Sa voix douce avait enveloppé son corps avec chaleur, comme si elle était assise près d'une cheminée réconfortante.

Le dernier souvenir qu'elle avait était d'avoir pensé que Peridot s'était endormi en entendant sa respiration régulière.

C'était en fin d'après-midi qu'elle était entrée dans cette pièce, et à présent c'était l'aube. Elle avait dormi presque une demi-journée sans se réveiller une seule fois.

« Mmm, miam miam. »

Après avoir étendu ses jambes sur le long canapé pour que Garnet puisse dormir plus confortablement, elle la recouvrit d'une couverture.
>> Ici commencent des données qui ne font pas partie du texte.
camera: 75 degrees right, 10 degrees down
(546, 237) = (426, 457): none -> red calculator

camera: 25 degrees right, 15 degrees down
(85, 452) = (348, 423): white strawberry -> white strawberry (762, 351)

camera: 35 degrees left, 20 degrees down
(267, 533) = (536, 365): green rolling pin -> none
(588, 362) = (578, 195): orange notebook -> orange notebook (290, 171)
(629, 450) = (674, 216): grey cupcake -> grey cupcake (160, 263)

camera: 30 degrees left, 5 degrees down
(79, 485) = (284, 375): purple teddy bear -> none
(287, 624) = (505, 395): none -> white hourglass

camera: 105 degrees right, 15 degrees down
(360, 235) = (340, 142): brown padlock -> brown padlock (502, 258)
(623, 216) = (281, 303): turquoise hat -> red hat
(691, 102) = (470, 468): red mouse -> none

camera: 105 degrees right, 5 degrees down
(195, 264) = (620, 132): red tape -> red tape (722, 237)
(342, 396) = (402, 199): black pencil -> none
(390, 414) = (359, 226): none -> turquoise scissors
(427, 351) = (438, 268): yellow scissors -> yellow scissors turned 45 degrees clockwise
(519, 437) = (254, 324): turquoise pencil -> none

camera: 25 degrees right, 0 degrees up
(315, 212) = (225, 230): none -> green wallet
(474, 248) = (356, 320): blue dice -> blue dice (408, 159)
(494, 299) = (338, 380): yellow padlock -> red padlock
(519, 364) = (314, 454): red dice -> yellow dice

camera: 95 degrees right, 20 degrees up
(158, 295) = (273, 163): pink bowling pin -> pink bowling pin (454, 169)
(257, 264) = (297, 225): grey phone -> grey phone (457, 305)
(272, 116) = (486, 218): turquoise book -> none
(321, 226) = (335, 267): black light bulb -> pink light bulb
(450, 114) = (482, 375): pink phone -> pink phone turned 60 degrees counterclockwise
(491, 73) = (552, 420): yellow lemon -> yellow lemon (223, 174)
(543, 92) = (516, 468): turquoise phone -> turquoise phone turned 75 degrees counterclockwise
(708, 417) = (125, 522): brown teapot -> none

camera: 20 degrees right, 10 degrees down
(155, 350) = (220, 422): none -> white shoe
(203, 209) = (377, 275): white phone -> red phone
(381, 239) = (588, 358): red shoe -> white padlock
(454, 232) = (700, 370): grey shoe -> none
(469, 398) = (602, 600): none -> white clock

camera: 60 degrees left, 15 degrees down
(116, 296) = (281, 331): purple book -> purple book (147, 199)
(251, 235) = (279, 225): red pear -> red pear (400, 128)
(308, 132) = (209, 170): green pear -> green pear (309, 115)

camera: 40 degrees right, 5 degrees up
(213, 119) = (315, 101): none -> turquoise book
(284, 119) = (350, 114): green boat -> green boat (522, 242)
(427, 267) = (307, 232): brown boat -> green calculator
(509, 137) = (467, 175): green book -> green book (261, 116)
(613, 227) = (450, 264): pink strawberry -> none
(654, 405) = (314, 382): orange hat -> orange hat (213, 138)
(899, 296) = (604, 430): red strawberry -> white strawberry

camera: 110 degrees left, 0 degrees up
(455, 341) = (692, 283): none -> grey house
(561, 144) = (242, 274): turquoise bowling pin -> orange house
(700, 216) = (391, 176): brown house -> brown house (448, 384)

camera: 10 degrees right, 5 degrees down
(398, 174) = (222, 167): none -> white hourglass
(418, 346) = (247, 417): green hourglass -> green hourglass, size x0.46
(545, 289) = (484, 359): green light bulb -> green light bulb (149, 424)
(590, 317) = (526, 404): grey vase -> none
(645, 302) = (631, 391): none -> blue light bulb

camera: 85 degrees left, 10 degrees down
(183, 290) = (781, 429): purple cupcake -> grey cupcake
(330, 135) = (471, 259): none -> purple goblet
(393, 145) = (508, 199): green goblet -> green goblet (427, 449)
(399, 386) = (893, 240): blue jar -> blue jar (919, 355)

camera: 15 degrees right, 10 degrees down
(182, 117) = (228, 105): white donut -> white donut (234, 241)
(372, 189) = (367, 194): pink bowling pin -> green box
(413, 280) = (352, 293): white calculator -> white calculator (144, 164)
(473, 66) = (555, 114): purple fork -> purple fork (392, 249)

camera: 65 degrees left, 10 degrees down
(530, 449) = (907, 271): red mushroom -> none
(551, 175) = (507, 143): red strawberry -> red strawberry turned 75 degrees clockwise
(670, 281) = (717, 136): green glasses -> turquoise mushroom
Elle aurait voulu la réveiller pour lui dire de dormir dans le lit, mais elle ne voulait pas la tirer de son sommeil profond après si longtemps.

Dia s'approcha prudemment de Peridot.

Peridot ne fronçait pas les sourcils et ne serrait pas les poings. C'était un enfant qui se réveillait toujours en pleurant comme s'il faisait des cauchemars, même pour une sieste.

Elle s'allongea doucement à côté de l'enfant au cas où Peridot se réveillerait à nouveau.

Pour la première fois depuis longtemps, elle put être avec Peridot sans s'inquiéter pour lui.

Dia contempla longuement le visage endormi de Peridot, après avoir délicatement écarté les mèches qui couvraient son front, et pensa à la fiancée du Duc.

Marin, elle leur avait demandé de la croire.

Elle ne pouvait pas lui accorder la croyance qu'elle souhaitait, mais elle devait tout de même lui exprimer sa gratitude.

Dia écarta doucement les mèches qui couvraient le front de Peridot et observa l'enfant endormi longuement.